El próximo 16to. Congreso del Partido estará compuesto por estas sesiones de pequeños grupos. Ninguno tendrá un mandato claro y cualquier debate estará castrado de antemano. Los delegados no tienen claridad acerca de sus funciones y poderes, y las condiciones son perfectas para crear una mayoría silenciosa. Cada sesión es como una velada para tomar el té a media tarde, en donde los representantes presentan reflexiones al azar, alaban la precisión de los informes de los líderes e intentan demostrar cuán concienzudamente los han estudiado y con qué profundidad los han comprendido.

Las sugerencias planteadas por los representantes en las veladas de té nunca se convierten en tema de debate por parte del Congreso como un todo.
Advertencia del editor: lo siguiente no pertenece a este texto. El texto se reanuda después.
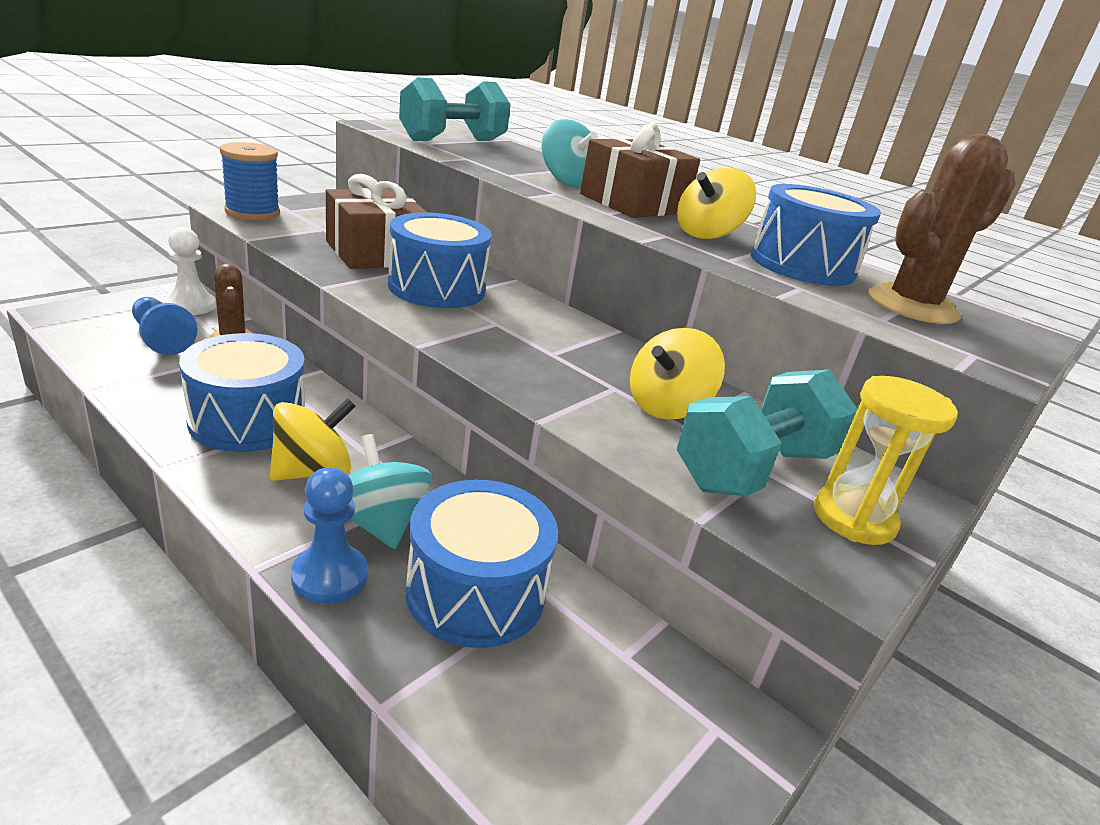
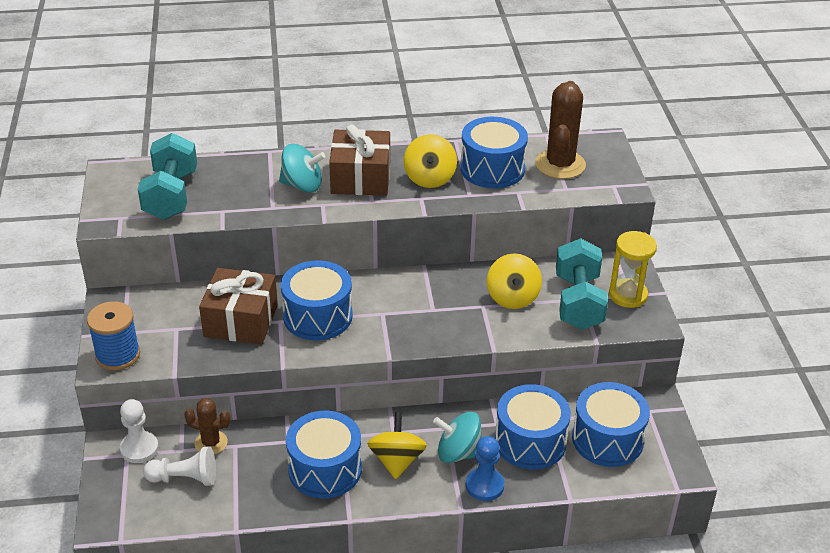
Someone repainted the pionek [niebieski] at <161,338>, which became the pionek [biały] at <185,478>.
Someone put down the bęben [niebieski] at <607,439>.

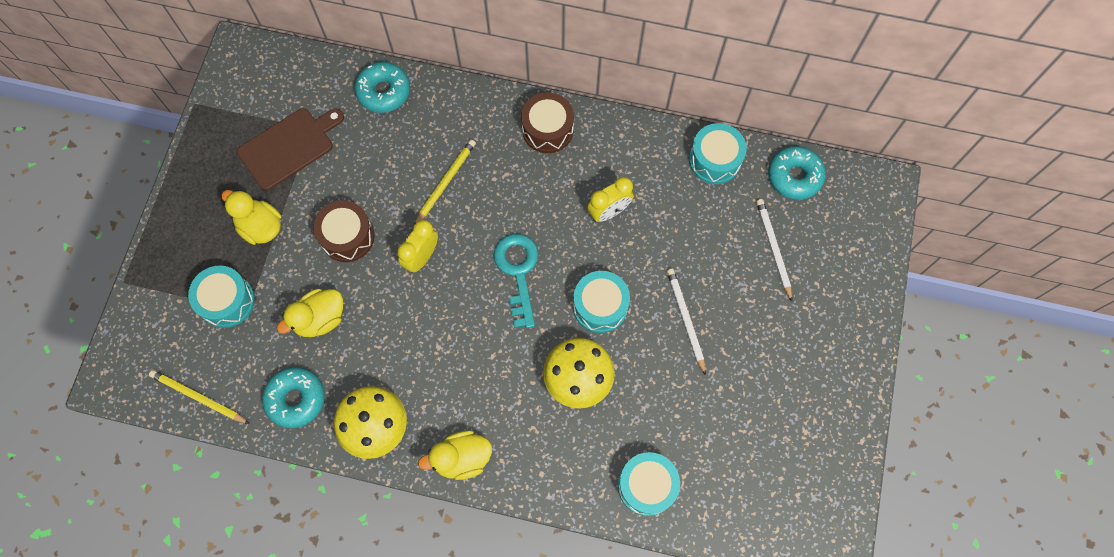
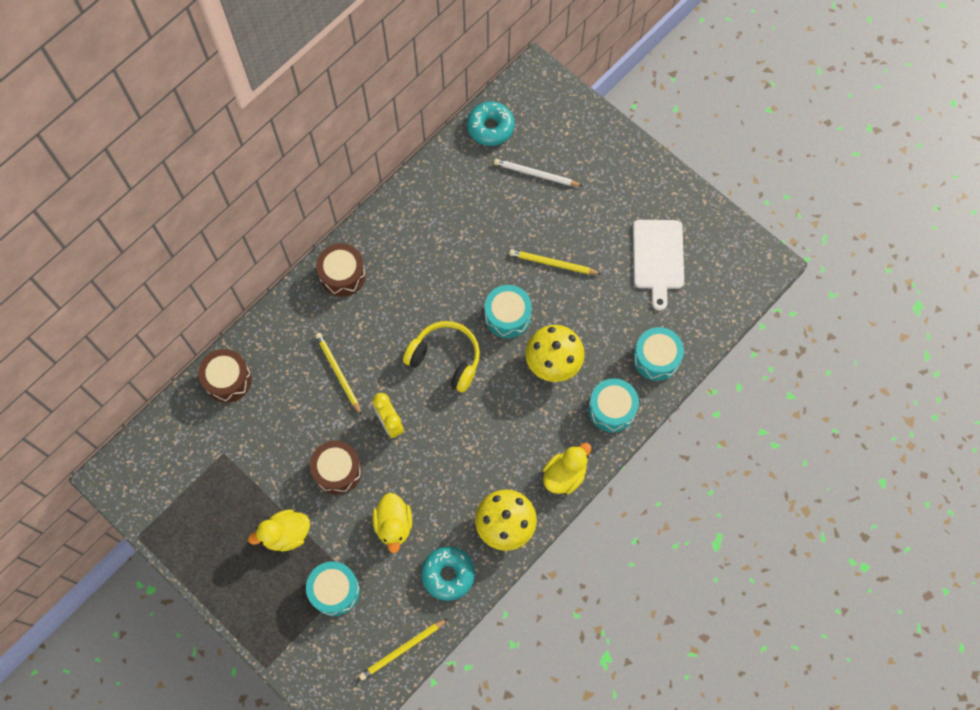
Someone swapped the donut [turkusowy] at <384,92> for the bęben [brązowy] at <228,379>.
Someone took away the deska do krojenia [brązowy] at <289,147>.
Someone carried the bęben [turkusowy] from <714,160> to <612,409>.
Someone took away the budzik [żółty] at <609,212>.
Someone swapped the klucz [turkusowy] at <518,272> for the słuchawki [żółty] at <445,359>.
Someone repainted the ołówek [biały] at <685,320>, which became the ołówek [żółty] at <553,264>.
Someone rotated the kaczka [żółty] at <461,458> by 150 degrees counterclockwise.
Someone put down the deska do krojenia [biały] at <658,258>.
En lugar de ello, se entregan al personal del Secretariado para su "procesamiento". Puede que como resultado haya cambios menores al informe final, pero los procedimientos de una democracia parlamentaria real (propuesta, debate, resolución) siguen ausentes.

Las graves realidades que enfrenta China (por ejemplo, la corrupción y una brecha social en constante aumento) no se plantearán como temas de debate. Los miembros del PCC nunca tendrán la oportunidad de plantear ante un auditorio numeroso las preocupaciones que puedan tener. No llegarán a debatir la protección de los derechos de los ciudadanos, la relajación de los estrictos controles a los medios de comunicación, los derechos de los campesinos a migrar o tomar trabajos en las ciudades, o si se tolerará que los trabajadores se organicen en sindicatos independientes.

Entonces, ¿cuál será la importancia de este 16to. Congreso del Partido?

Ciertamente no proporcionará un foro donde debatir las inevitables reformas políticas que China debe iniciar, largamente esperadas y urgentemente necesarias Con su cambio de fecha para noviembre (aparentemente Jiang Zemin se había comprometido a dos cosas al mismo tiempo al prometer viajar a Texas para reunirse con el Presidente Bush en su rancho de Crawford), el 16to. Congreso del Partido, en el cual se ungirá la próxima generación de líderes chinos, parece haber quedado en segunda fila, cediendo su lugar a una visita diplomática.